Myles Brooks

Profile
- Position: Cornerback

Personal information
- Born: January 21, 2001 (age 24) Pflugerville, Texas, U.S.
- Height: 6 ft 1 in (1.85 m)
- Weight: 198 lb (90 kg)

Career information
- High school: Hendrickson (TX)
- College: Stephen F. Austin (2019–2021) Louisiana Tech (2022)
- NFL draft: 2023: undrafted

Career history
- Dallas Cowboys (2023)*; Montreal Alouettes (2024); Edmonton Elks (2024–2025)*; BC Lions (2025)*;
- * Offseason and/or practice squad member only

Awards and highlights
- Second-team All-C-USA (2022);
- Stats at Pro Football Reference

= Myles Brooks =

American football player (born 2001)

Myles Brooks (born January 21, 2001) is an American professional football cornerback. He played college football at Stephen F. Austin and Louisiana Tech.

==Early life==
Brooks was born on January 21, 2001, in Pflugerville, Texas. He attended Hendrickson High School there, at which he played football and basketball. He was given All-District and All-Central Texas honors and earned three varsity letters for the Hendrickson football team, being ranked as a three-star prospect. 247Sports ranked him 28th nationally at his position in the class of 2019.

==College career==
Brooks had FBS offers from Baylor, Louisiana Tech, FIU, Arkansas and Texas State. He initially committed to Baylor, but then backed out. He then committed to Arkansas, but backed out a second time, before eventually deciding to play for FCS Stephen F. Austin. As a freshman in 2019, Brooks appeared in 10 games and posted 23 tackles, six pass breakups, and one interception. In the 2020 season, he posted 17 total tackles while making an interception in nine games. The following year, he tied for the team lead with four interceptions and posted 25 tackles while appearing in every game. Brooks was named first-team Western Athletic Conference (WAC) and finished his stint at the school with 52 tackles, six interceptions and 17 pass breakups, as he transferred to Louisiana Tech in 2022.

Brooks was named a preseason Phil Steele third-team All-Conference USA selection for Louisiana Tech.
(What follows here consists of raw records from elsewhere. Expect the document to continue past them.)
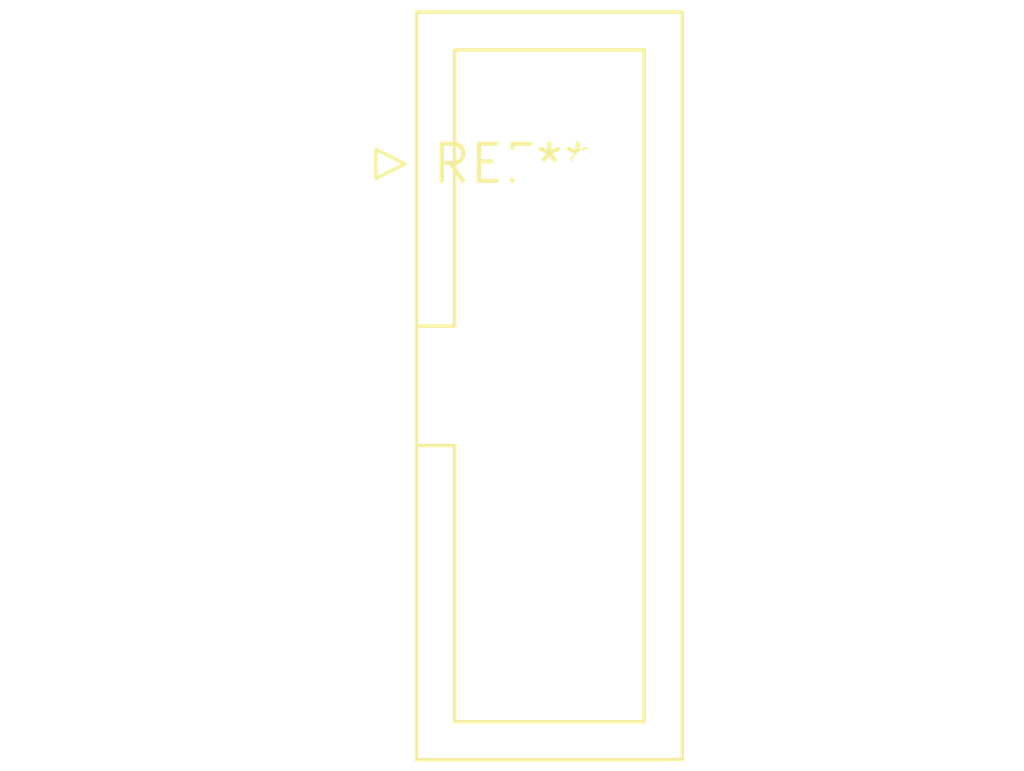
<source format=kicad_pcb>
(kicad_pcb (version 20240108) (generator pcbnew)

  (general
    (thickness 1.6)
  )

  (paper "A4")
  (layers
    (0 "F.Cu" signal)
    (31 "B.Cu" signal)
    (32 "B.Adhes" user "B.Adhesive")
    (33 "F.Adhes" user "F.Adhesive")
    (34 "B.Paste" user)
    (35 "F.Paste" user)
    (36 "B.SilkS" user "B.Silkscreen")
    (37 "F.SilkS" user "F.Silkscreen")
    (38 "B.Mask" user)
    (39 "F.Mask" user)
    (40 "Dwgs.User" user "User.Drawings")
    (41 "Cmts.User" user "User.Comments")
    (42 "Eco1.User" user "User.Eco1")
    (43 "Eco2.User" user "User.Eco2")
    (44 "Edge.Cuts" user)
    (45 "Margin" user)
    (46 "B.CrtYd" user "B.Courtyard")
    (47 "F.CrtYd" user "F.Courtyard")
    (48 "B.Fab" user)
    (49 "F.Fab" user)
    (50 "User.1" user)
    (51 "User.2" user)
    (52 "User.3" user)
    (53 "User.4" user)
    (54 "User.5" user)
    (55 "User.6" user)
    (56 "User.7" user)
    (57 "User.8" user)
    (58 "User.9" user)
  )

  (setup
    (pad_to_mask_clearance 0)
    (pcbplotparams
      (layerselection 0x00010fc_ffffffff)
      (plot_on_all_layers_selection 0x0000000_00000000)
      (disableapertmacros false)
      (usegerberextensions false)
      (usegerberattributes false)
      (usegerberadvancedattributes false)
      (creategerberjobfile false)
      (dashed_line_dash_ratio 12.000000)
      (dashed_line_gap_ratio 3.000000)
      (svgprecision 4)
      (plotframeref false)
      (viasonmask false)
      (mode 1)
      (useauxorigin false)
      (hpglpennumber 1)
      (hpglpenspeed 20)
      (hpglpendiameter 15.000000)
      (dxfpolygonmode false)
      (dxfimperialunits false)
      (dxfusepcbnewfont false)
      (psnegative false)
      (psa4output false)
      (plotreference false)
      (plotvalue false)
      (plotinvisibletext false)
      (sketchpadsonfab false)
      (subtractmaskfromsilk false)
      (outputformat 1)
      (mirror false)
      (drillshape 1)
      (scaleselection 1)
      (outputdirectory "")
    )
  )

  (net 0 "")

  (footprint "IDC-Header_2x07_P2.54mm_Vertical" (layer "F.Cu") (at 0 0))

)

</source>
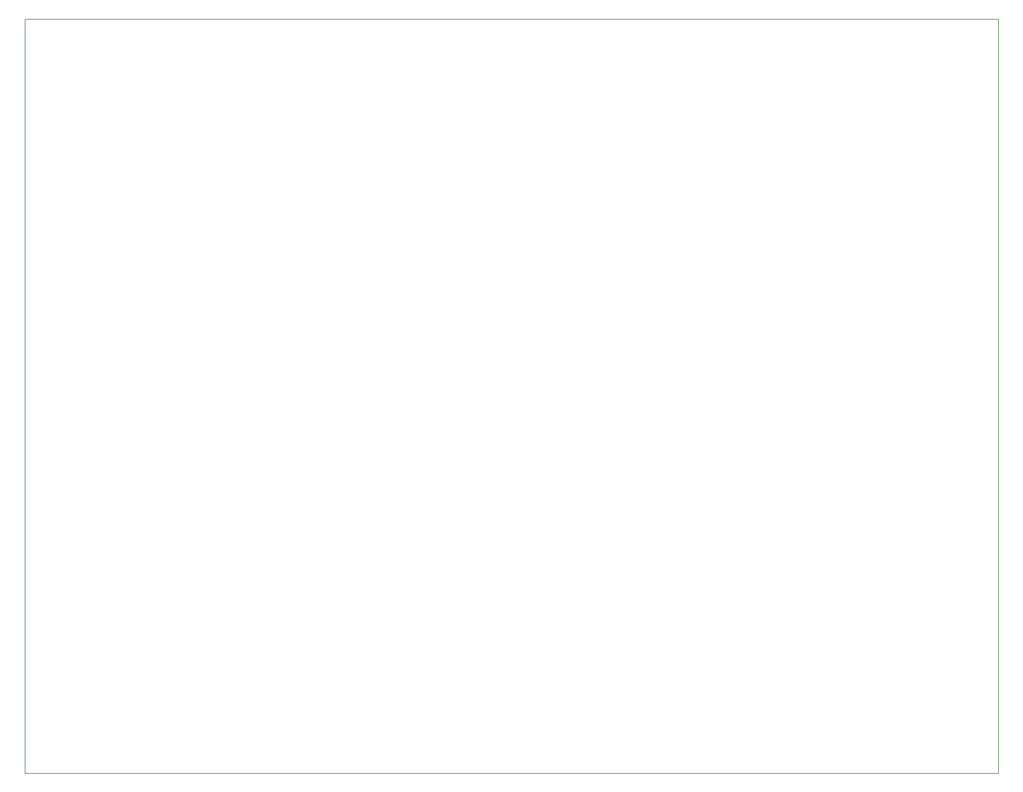
<source format=gbr>
%TF.GenerationSoftware,KiCad,Pcbnew,8.0.5*%
%TF.CreationDate,2025-03-05T22:35:12-05:00*%
%TF.ProjectId,gamepad,67616d65-7061-4642-9e6b-696361645f70,rev?*%
%TF.SameCoordinates,Original*%
%TF.FileFunction,Profile,NP*%
%FSLAX46Y46*%
G04 Gerber Fmt 4.6, Leading zero omitted, Abs format (unit mm)*
G04 Created by KiCad (PCBNEW 8.0.5) date 2025-03-05 22:35:12*
%MOMM*%
%LPD*%
G01*
G04 APERTURE LIST*
%TA.AperFunction,Profile*%
%ADD10C,0.050000*%
%TD*%
G04 APERTURE END LIST*
D10*
X81915000Y-50800000D02*
X208280000Y-50800000D01*
X208280000Y-148590000D01*
X81915000Y-148590000D01*
X81915000Y-50800000D01*
M02*

</source>
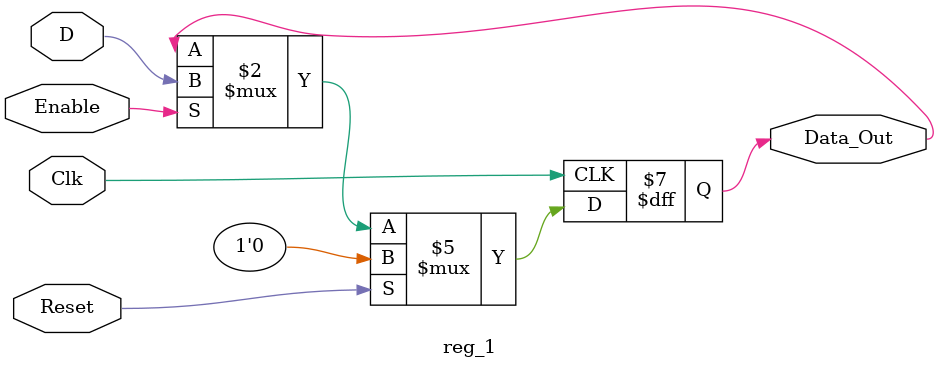
<source format=sv>
module reg_1 (input  logic Clk, Reset, Enable,
              input  logic D,
              output logic Data_Out);

    always_ff @ (posedge Clk)
    begin
	 	 if (Reset) //notice, this is a sycnrhonous reset, which is recommended on the FPGA
			  Data_Out <= 1'h0;
		 else if (Enable)
			  Data_Out <= D;
    end

endmodule

</source>
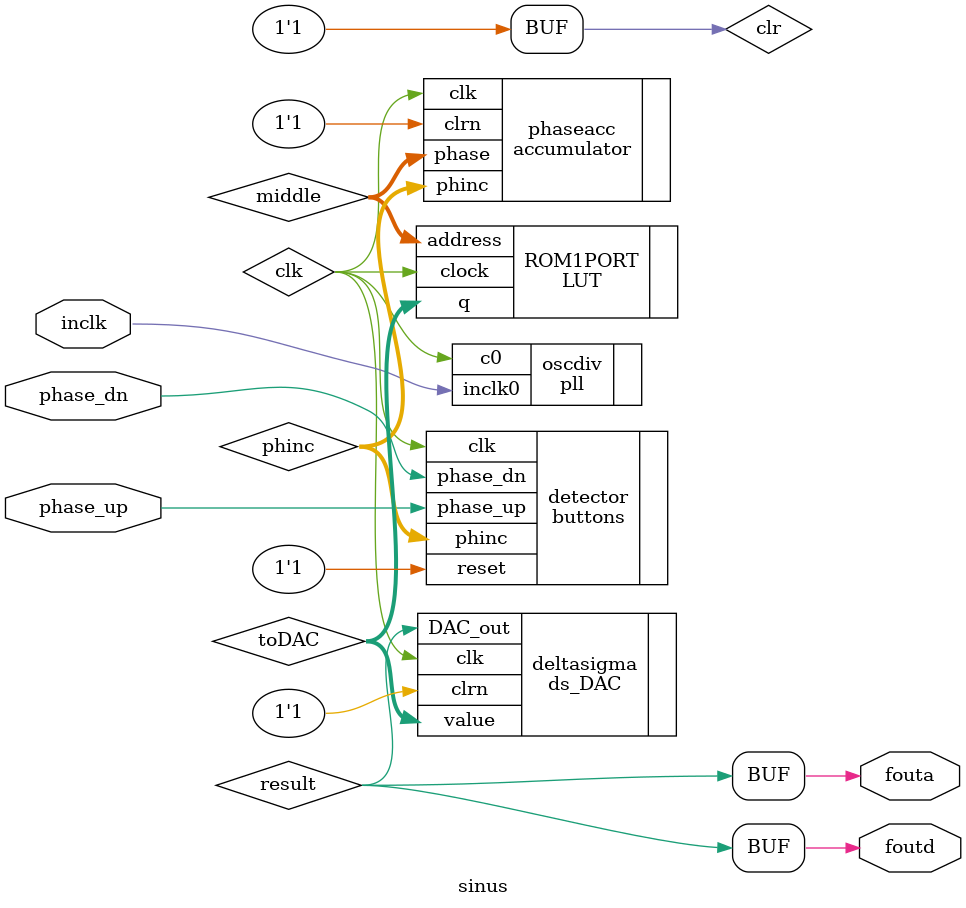
<source format=v>
module sinus(inclk, phase_up, phase_dn, fouta, foutd);

	// Input Port(s)
	input inclk;
	input phase_up, phase_dn;
	

	output fouta, foutd;
	//output DAC_out;

	// Additional Module Item(s)
	wire clr; assign clr = 1;
	wire [7:0]phinc;
	wire [7:0]middle;
	wire [7:0]toDAC;
	wire result;
	assign fouta = result;
	assign foutd = result;
	
pll oscdiv(
	.inclk0(inclk),
	.c0(clk)
	);
	
buttons detector(
	.reset(clr),
	.clk(clk),
	.phase_up(phase_up),
	.phase_dn(phase_dn),
	.phinc(phinc)
	);
	defparam detector.DEFAULT = 1;
	
LUT	ROM1PORT(
	.clock(clk),
	.address(middle),
	.q(toDAC)
	);

accumulator phaseacc(
	.clk(clk),
	.clrn(clr),
	.phinc(phinc),
	.phase(middle)
	);
	defparam phaseacc.m = 28;

ds_DAC deltasigma(
	.clk(clk),
	.clrn(clr),
	.value(toDAC),
	.DAC_out(result)
	);

endmodule

</source>
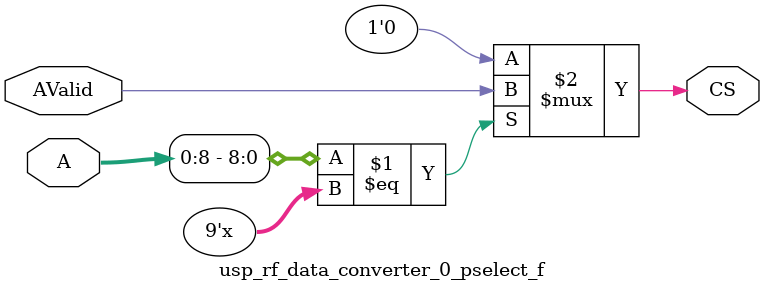
<source format=v>
`timescale 1 ps/1 ps

module usp_rf_data_converter_0_pselect_f ( A, AValid, CS) ;

parameter C_AB  = 9;
parameter C_AW  = 32;
parameter [0:C_AW - 1] C_BAR =  'bz;
parameter C_FAMILY  = "nofamily";
input[0:C_AW-1] A; 
input AValid; 
output CS; 
wire CS;
parameter [0:C_AB-1]BAR = C_BAR[0:C_AB-1];

//----------------------------------------------------------------------------
// Build a behavioral decoder
//----------------------------------------------------------------------------
generate
if (C_AB > 0) begin : XST_WA
assign CS = (A[0:C_AB - 1] == BAR[0:C_AB - 1]) ? AValid : 1'b0 ;
end
endgenerate

generate
if (C_AB == 0) begin : PASS_ON_GEN
assign CS = AValid ;
end
endgenerate
endmodule

</source>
He ended up playing all 12 games, starting 10 of them, and earned second-team All-Conference USA after recording 29 tackles, three interceptions, one forced fumble and nine pass breakups. Brooks was one of the best players on the team, as well as best cornerbacks in the conference, and was invited to the East–West Shrine Bowl. In the season, he was targeted a total of 53 times, and only allowed 37.7% of those to be completed. Brooks twice earned Conference USA player of the week honors and was named one time to Pro Football Focus' national team of the week.

==Professional career==

Pre-draft measurables
| Height | Weight | Arm length | Hand span | 40-yard dash | 10-yard split | 20-yard split | 20-yard shuttle | Three-cone drill | Vertical jump | Broad jump |
| 6 ft 0+3⁄4 in (1.85 m) | 201 lb (91 kg) | 30+3⁄4 in (0.78 m) | 9+1⁄2 in (0.24 m) | 4.51 s | 1.56 s | 2.59 s | 4.51 s | 7.27 s | 35.0 in (0.89 m) | 10 ft 1 in (3.07 m) |
Sources:

===Dallas Cowboys===
Brooks was invited to the NFL Scouting Combine. He went unselected in the 2023 NFL draft, and afterwards was signed by the Dallas Cowboys as an undrafted free agent. He was waived on August 29, 2023.

===Montreal Alouettes===
Brooks signed with the Montreal Alouettes of the Canadian Football League (CFL) on January 15, 2024. He was moved to the practice roster on June 2, before the start of the season. He was promoted to the active roster on June 10, and was released by the Alouettes on June 17, 2024.

=== Edmonton Elks ===
On September 14, 2024, Brooks was signed to practice squad of the Edmonton Elks. He was released on October 13, 2024.

=== BC Lions ===
On March 18, 2025, Brooks signed with the BC Lions. He was released on May 21, 2025.